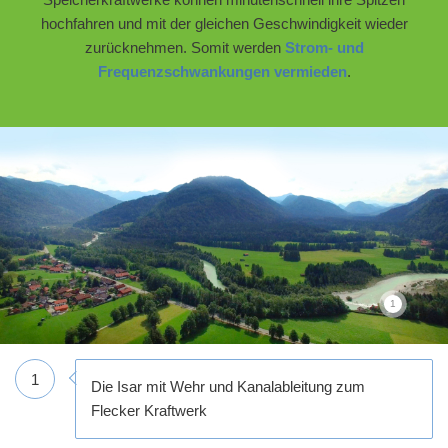
hochfahren und mit der gleichen Geschwindigkeit wieder
zurücknehmen. Somit werden
Strom- und
Frequenzschwankungen vermieden
.
1
1
Die Isar mit Wehr und Kanalableitung zum
Flecker Kraftwerk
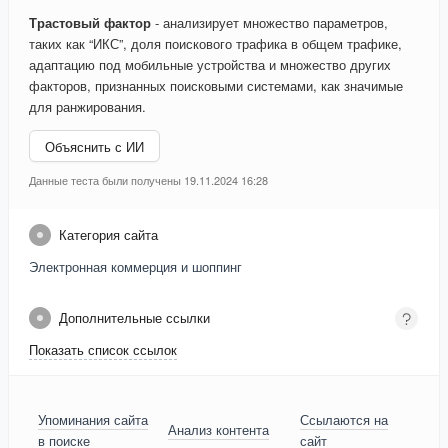
Трастовый фактор
- анализирует множество параметров,
таких как “ИКС”, доля поискового трафика в общем трафике,
адаптацию под мобильные устройства и множество других
факторов, признанных поисковыми системами, как значимые
для ранжирования.
Объяснить с ИИ
Данные теста были получены 19.11.2024 16:28
Категория сайта
Электронная коммерция и шоппинг
Дополнительные ссылки
Показать список ссылок
Упоминания сайта
Ссылаются на
Анализ контента
в поиске
сайт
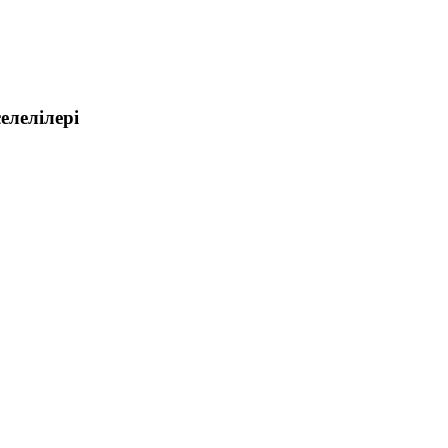
елелілері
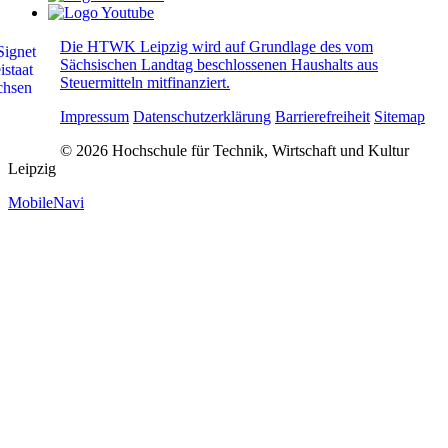
Die HTWK Leipzig wird auf Grundlage des vom
Sächsischen Landtag beschlossenen Haushalts aus
Steuermitteln mitfinanziert.
Impressum
Datenschutzerklärung
Barrierefreiheit
Sitemap
© 2026 Hochschule für Technik, Wirtschaft und Kultur
Leipzig
MobileNavi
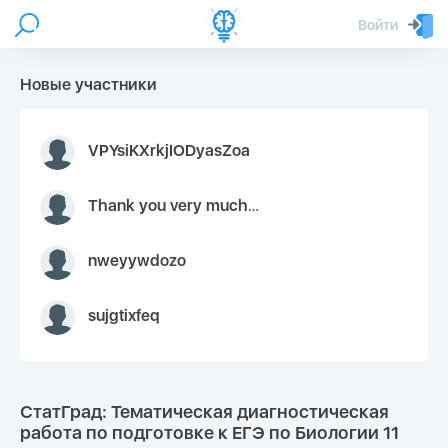
Войти
Новые участники
VPYsiKXrkjIODyasZoa
Thank you very much for your inquiry We appreciate you 9126052 https://youtube.com faceapple !
nweyywdozo
sujgtixfeq
СтатГрад: Тематическая диагностическая
работа по подготовке к ЕГЭ по Биологии 11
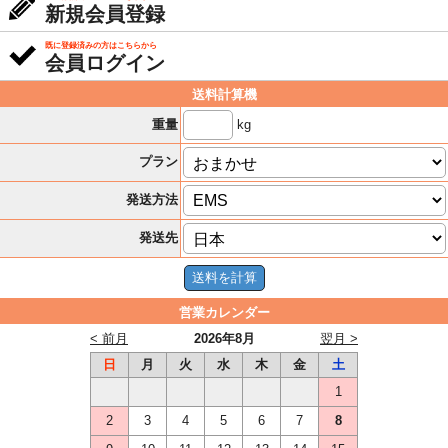
新規会員登録
既に登録済みの方はこちらから
会員ログイン
送料計算機
kg
重量
プラン
発送方法
発送先
営業カレンダー
< 前月
2026年8月
翌月 >
日
月
火
水
木
金
土
1
2
3
4
5
6
7
8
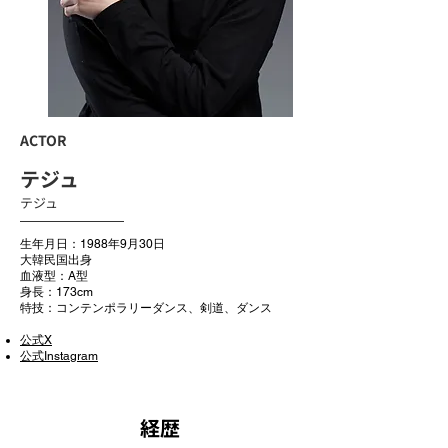
ACTOR
テジュ
テジュ
生年月日：1988年9月30日
大韓民国出身
血液型：A型
身長：173cm
特技：コンテンポラリーダンス、剣道、ダンス
公式X
公式Instagram
​経歴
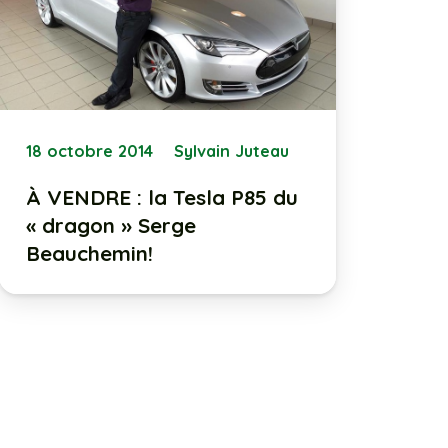
18 octobre 2014
Sylvain Juteau
À VENDRE : la Tesla P85 du
« dragon » Serge
Beauchemin!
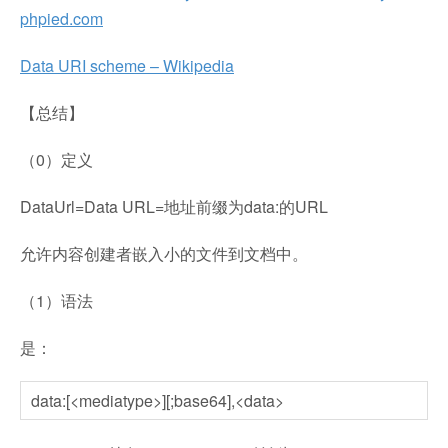
phpied.com
Data URI scheme – Wikipedia
【总结】
（0）定义
DataUrl=Data URL=地址前缀为data:的URL
允许内容创建者嵌入小的文件到文档中。
（1）语法
是：
data:[<mediatype>][;base64],<data>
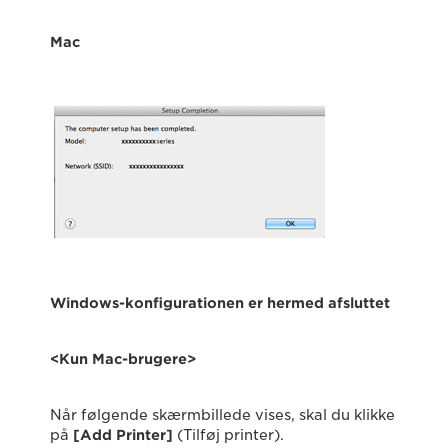
Mac
Windows-konfigurationen er hermed afsluttet
<Kun Mac-brugere>
Når følgende skærmbillede vises, skal du klikke
på
[Add Printer]
(Tilføj printer).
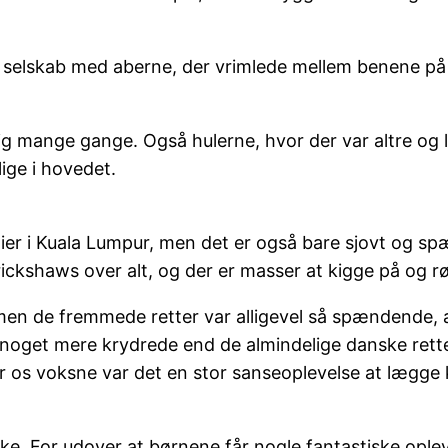
 i selskab med aberne, der vrimlede mellem benene p
ig mange gange. Også hulerne, hvor der var altre og l
ige i hovedet.
lier i Kuala Lumpur, men det er også bare sjovt og sp
ickshaws over alt, og der er masser at kigge på og rø
 men de fremmede retter var alligevel så spændende, a
oget mere krydrede end de almindelige danske retter, s
 os voksne var det en stor sanseoplevelse at lægge kn
ke. For udover at børnene får nogle fantastiske oplev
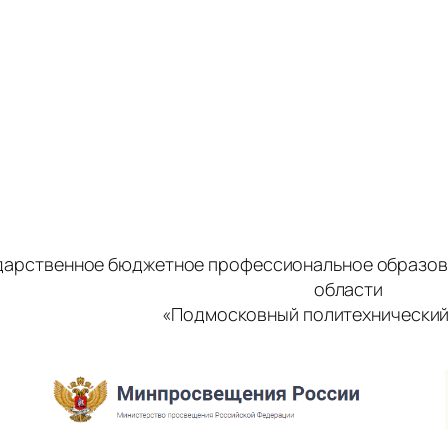
дарственное бюджетное профессиональное образов
области
«Подмосковный политехнический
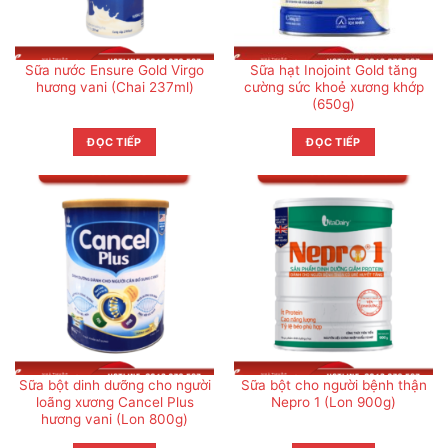
Sữa nước Ensure Gold Virgo
Sữa hạt Inojoint Gold tăng
hương vani (Chai 237ml)
cường sức khoẻ xương khớp
(650g)
ĐỌC TIẾP
ĐỌC TIẾP
Sữa bột dinh dưỡng cho người
Sữa bột cho người bệnh thận
loãng xương Cancel Plus
Nepro 1 (Lon 900g)
hương vani (Lon 800g)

TASK TO CARRY OUT:
Look through the data above for the string "множество" and copy every line where it appears.

WRITTEN ANSWER:
- анализирует множество параметров,
адаптацию под мобильные устройства и множество других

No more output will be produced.